Les yeux de Rêve


 

Je crois que Rêve m'a prêté ses yeux. Peut-être avons-nous fait un échange dont je ne garde pas d'autre trace. Je croyais avoir le crayon à la main mais il est comme inerte dans des doigts interdits. La plante, gonflée de vie, voilure surgie soudain, non pas de rien mais de l'immatériel, étoffe végétale, vert tissu qui s'étire, pâte lustrée, striée de nervures claires, regorgeant de bleu, le fluide argenté coulant vert lacté, abritant l'ombre épaisse, le bouquet  de feuilles aux fines arêtes s'accrochant au vide sur un axe de tiges rouges comme s'ouvre un moulin ou une toile aérienne, soufflée d'une pipette dans la pâte verte, et contant l'histoire d'un soleil arborescent tenant dans son corps l'eau, ou plutôt la mer, omniprésente.
On ne peut pas définir une couleur, cette densité toute particulière du vert, assez sombre, assez mat, sur lequel le soleil pose un irrésistible nappage d'émeraude fruité. Ce qu'on évoque ne fait que ramener nos goûts, nos sensations, autant d'expériences humaines qui nous éloignent de la matière convoitée, inaccessible — non pas à nos sens, mais à notre discours. Serions-nous des insectes bourdonnant, vibrant dans les corolles, aimantant le pollen, serions-nous entendus... Ajoutons, dessinons ces bouquets de feuilles étagées sur des tiges assez sèches, quasi mortes mais zigzaguant gracieusement, portant comme des bras maigrichons leurs offrandes de feuilles vers le ciel. Elles ont un petit côté pointu, presque malicieux, un galbe élancé, elles vous touchent par leur charme bien à elles, elles vous parlent d'un langage plus sensible, plus fin que la parole, plus touchant, qu'on n'entend pas avec l'oreille, qu'on ne comprend pas avec la raison. On reste muet sous le charme que les yeux envoient directement à la poitrine ou la gorge, à la bouche, aux lèvres, aux papilles gustatives que le désir presse, l'attention focalisée sur la couleur contrastée, exotique (on la verrait bien dans une peinture du douanier Rousseau), on sait qu'elle donne des fleurs singulièrement cocasses, inattendues, semblables à de petits perroquets.

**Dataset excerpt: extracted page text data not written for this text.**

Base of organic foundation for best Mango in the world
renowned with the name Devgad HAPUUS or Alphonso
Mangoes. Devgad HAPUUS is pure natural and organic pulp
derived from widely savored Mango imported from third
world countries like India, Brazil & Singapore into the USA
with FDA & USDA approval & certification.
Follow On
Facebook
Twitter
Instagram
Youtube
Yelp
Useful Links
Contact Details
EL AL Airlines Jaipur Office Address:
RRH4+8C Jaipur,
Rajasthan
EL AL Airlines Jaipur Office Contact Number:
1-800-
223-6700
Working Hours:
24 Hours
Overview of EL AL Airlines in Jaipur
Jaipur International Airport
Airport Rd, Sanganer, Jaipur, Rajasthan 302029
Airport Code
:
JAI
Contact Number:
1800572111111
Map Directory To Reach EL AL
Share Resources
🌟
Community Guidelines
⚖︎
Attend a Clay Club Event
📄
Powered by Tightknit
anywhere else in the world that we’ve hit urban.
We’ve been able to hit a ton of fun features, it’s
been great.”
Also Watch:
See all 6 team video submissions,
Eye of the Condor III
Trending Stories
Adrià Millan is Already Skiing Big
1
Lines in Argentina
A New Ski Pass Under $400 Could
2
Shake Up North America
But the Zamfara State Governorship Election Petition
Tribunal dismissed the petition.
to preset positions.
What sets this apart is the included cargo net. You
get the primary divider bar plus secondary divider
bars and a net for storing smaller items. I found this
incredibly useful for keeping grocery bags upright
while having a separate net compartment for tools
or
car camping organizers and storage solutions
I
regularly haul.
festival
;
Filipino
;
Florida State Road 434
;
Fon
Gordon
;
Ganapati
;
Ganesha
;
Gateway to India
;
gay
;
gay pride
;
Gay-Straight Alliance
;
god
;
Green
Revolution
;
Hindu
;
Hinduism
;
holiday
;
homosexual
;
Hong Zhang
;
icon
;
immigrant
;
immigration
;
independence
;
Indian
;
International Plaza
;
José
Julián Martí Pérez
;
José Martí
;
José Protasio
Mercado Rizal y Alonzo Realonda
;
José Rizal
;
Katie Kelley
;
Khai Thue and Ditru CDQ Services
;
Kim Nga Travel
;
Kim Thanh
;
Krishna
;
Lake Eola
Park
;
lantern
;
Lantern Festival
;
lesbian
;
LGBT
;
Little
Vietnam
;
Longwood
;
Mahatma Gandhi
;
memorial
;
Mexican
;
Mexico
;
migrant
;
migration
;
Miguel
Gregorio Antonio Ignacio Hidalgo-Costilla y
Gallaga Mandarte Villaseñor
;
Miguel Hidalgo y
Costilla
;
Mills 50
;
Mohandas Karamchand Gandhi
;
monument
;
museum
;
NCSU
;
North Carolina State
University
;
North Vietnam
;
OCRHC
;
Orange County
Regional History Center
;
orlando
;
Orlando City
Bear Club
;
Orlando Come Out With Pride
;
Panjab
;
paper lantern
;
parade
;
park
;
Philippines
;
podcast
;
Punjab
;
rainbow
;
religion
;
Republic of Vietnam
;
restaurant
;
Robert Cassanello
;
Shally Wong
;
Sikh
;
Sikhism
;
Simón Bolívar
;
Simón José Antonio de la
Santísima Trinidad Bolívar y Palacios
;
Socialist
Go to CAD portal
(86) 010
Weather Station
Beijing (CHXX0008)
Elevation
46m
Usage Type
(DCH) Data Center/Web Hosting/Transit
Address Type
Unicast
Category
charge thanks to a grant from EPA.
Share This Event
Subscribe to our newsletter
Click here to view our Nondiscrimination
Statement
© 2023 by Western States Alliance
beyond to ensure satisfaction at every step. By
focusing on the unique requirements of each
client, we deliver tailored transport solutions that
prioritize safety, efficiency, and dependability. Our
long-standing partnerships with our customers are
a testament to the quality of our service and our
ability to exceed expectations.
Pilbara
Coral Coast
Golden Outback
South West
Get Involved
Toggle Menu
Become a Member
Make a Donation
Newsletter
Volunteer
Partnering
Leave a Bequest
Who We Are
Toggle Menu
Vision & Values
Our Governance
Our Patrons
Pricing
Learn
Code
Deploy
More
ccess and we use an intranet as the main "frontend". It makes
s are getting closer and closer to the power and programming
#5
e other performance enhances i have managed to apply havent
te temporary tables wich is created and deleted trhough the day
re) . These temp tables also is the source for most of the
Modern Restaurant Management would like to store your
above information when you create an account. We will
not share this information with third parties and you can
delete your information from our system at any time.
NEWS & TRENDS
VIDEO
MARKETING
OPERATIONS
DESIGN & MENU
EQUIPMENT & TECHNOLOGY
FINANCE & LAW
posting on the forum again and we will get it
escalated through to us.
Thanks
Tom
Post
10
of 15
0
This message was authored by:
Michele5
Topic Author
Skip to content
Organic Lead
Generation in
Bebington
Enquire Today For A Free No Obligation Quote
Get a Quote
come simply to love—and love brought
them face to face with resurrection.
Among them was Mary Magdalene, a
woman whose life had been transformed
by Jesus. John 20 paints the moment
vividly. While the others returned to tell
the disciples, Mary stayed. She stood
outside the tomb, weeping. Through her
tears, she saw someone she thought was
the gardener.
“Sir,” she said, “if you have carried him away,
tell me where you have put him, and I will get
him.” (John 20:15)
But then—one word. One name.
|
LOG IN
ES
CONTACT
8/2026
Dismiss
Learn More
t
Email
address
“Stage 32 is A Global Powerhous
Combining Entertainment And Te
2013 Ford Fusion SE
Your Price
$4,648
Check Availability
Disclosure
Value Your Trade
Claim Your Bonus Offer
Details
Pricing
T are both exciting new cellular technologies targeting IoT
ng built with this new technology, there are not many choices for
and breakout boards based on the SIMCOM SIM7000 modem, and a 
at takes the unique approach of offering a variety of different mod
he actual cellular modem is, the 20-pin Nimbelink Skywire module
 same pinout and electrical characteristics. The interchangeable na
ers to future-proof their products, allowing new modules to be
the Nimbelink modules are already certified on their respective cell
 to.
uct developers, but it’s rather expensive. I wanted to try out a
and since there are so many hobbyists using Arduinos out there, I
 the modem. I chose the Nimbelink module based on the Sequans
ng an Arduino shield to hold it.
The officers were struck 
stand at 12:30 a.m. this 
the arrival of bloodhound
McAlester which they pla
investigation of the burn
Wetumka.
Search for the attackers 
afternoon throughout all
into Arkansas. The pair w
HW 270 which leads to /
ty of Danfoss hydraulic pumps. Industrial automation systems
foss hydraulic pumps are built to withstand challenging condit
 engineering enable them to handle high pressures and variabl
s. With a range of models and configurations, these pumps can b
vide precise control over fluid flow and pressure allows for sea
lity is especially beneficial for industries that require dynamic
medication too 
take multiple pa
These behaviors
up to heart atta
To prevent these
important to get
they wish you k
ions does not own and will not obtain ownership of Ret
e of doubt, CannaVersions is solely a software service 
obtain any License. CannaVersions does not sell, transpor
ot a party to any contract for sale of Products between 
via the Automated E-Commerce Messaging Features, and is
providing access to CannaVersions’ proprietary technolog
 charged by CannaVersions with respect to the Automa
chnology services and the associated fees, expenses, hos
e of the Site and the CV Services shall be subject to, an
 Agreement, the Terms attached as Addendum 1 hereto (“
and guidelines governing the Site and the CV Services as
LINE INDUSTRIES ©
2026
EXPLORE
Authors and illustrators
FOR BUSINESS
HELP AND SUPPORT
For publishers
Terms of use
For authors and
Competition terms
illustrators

Je me mets au clavier et entreprends de jouer un de mes exercices de musique baroque, de classique ou de jazz, je comprends alors ce que signifie parler un autre langage, l'élaborer, l'apprendre, un langage des sens, du corps entier, lui parler — à la plante ou a tout autre corps — comme elle nous parle, sans effort ni désir apparent, juste comme un art de vivre et de savoir faire avec ses talents comme s'ils étaient innés : l'adresse, le goût, l'intelligence, la mesure, et le dosage des couleurs, le tombé et l'envol des sons, le modelage de la forme. L'un comme l'autre, l'humain, la plante, et en quelque sorte le faisant l'un pour l'autre (le sachant réceptif et désirant), prenant part au déploiement de l'immense et complexe expression de tous.
Et le mystère reste entier. Ou plutôt les mystères, celui qui sort des cordes du piano ou du ruisseau ou de la gorge d'un oiseau, celui du bleu mêlé de violet sur la peau des figues posées sur l'assiette, que nul pinceau de nul vieux créateur à barbe blanche a puisé sur sa palette toute puissante mais qui est sorti comme cela, de rien ou plutôt de l'immatériel, peut-être parce que je viens d'écouter une musique qui m'a transporté, a déréglé tous mes sens, ou que je viens de voir un sublime tableau.
Quand juste avant d'ouvrir les yeux, à l'intérieur de la tête transformée en cabane à oiseaux, on aperçoit Rêve perché sur le montant d'une fenêtre, les manches retroussées, en train de transformer son architecture. Puis, entièrement réveillé, on constate que la pluie a magnifié le vert des arbres.